Whenever you’re on a short-term mission trip, things are going to go wrong. In an effort to be more efficient, we decided that instead of spending a lot of time figuring out who’s fault it is – a person will be assigned to be the fall guy for each day. To make things even easier, we took a vote and decided that Kyle was to be assigned for every day. So, just as with every day, everything that goes wrong today is Kyle’s fault.
Well, yesterday was our first concert in a maximum-security men’s prison. The prison was about two hours outside of Warsaw on a normal day. But yesterday was the day before a 5-day weekend, which means there was a lot of traffic. So we were late getting to the prison (Kyle’s fault) and had to rush to get everything set up. We were hauling the equipment up three flights of stairs (Kyle’s fault) past guards who made you wonder what they were thinking – personally, I think they were thinking “Fresh meat” but that’s debatable.

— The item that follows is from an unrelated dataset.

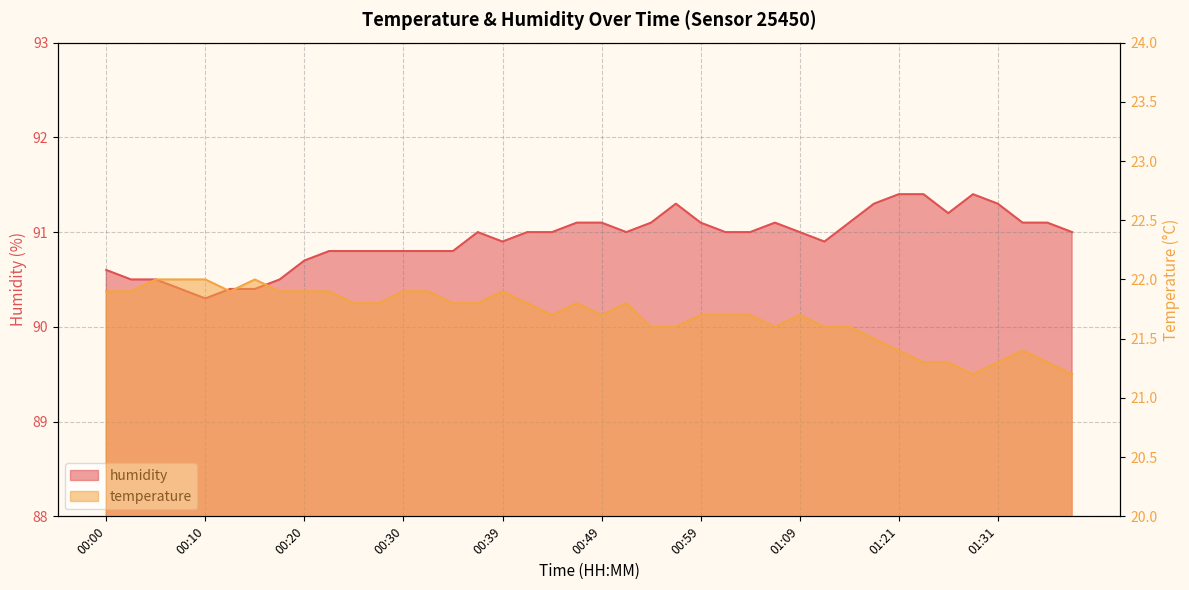

What is the label of the 38th point from the left?

01:34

Now you musicians out there know that some of the best equipment is made in the good ole USA. Well, the Poles know that too so half of our equipment we are using comes from the US (including the soundboard) and the rest is European. European equipment is rated for the 230V power supply we get out of the walls here in Poland but with the US equipment, we have to use transformers (that’s another blog altogether). Now everyone’s in such a hurry to get things setup that this whole concept of certain equipment getting plugged into the proper place is lost and yep, you guessed it, Kyle plugs the soundboard into the 230V supply. Let’s just say the lights were pretty for the second that they were on and then quickly gone. Yep, the board was blown (Kyle’s fault – literally this time). Luckily the board had a fuse so Martin (pronounced Mart-scheen) stripped a piece of wire and jammed a piece of copper into the slot where the fuse had been.
Now I’m not a musician but I thought they actual concert went really well. (Good job, Kyle). Now the prisoners on the first two rows did keep giving the guys some “special” looks, which could have meant – “Wow, these guys can really play!” or could mean something else. So we chalk up another “Kyle’s fault” for the ways the guys felt over those looks because I think his excitement and giggle laugh caused those looks.
After the concert, we got to have tea and coffee with the vice-warden of the prison, which was a cool time. On our way back to Warsaw, we kept trying to find a place to eat but due to the amount of people and the fact that we were hauling a trailer with all of our equipment, we couldn’t find a safe place to park it. So we had to skip lunch (Kyle’s fault). Also, due to traffic, we couldn’t get back to the hotel before dinner so ended up having to stop and IKEA for a snack (yes, in Europe, IKEA has a cafeteria – a good one at that) Then we headed off to a nice restaurant where we were going to celebrate Martin’s birthday with his family.
Well, the story would end there except that last night, I spent most of it either on or kneeling at the porcelain bowl. (Again, Kyle’s fault). It’s taken me 6 hours to write this blog and I’ve missed being with the team today. The worst part is that Kyle came back to the hotel after the concert this morning feeling a little ill himself (although, I think he’s just exhausted).
So over all, Kyle has been blamed for a lot but he should be congratulated for a lot too. He is leading blues concerts that are making an impact here in Poland for the kingdom of God.
Please pray for the following:
- Health for the team and especially Kyle. He’s an essential element to the whole blues concert.
- The concerts on Friday and Saturday. Both are in prisons with Friday being a women’s prison. Pray for the prisoners that will hear the Gospel and that they will respond to it.
- All the Poles that are helping transport us, feed us, drive us around, translate, etc.
[UPDATE: Kyle was not exhausted as I suspected but rather was really sick. But he wanted to make sure the show went on and had to sing with a trash can next to his microphone stand – just in case. On the ride back to the hotel, he had the driver pull over. Kyle barely made it out of the car. An old lady walking by was crossing herself and just giving him a pitiful look.]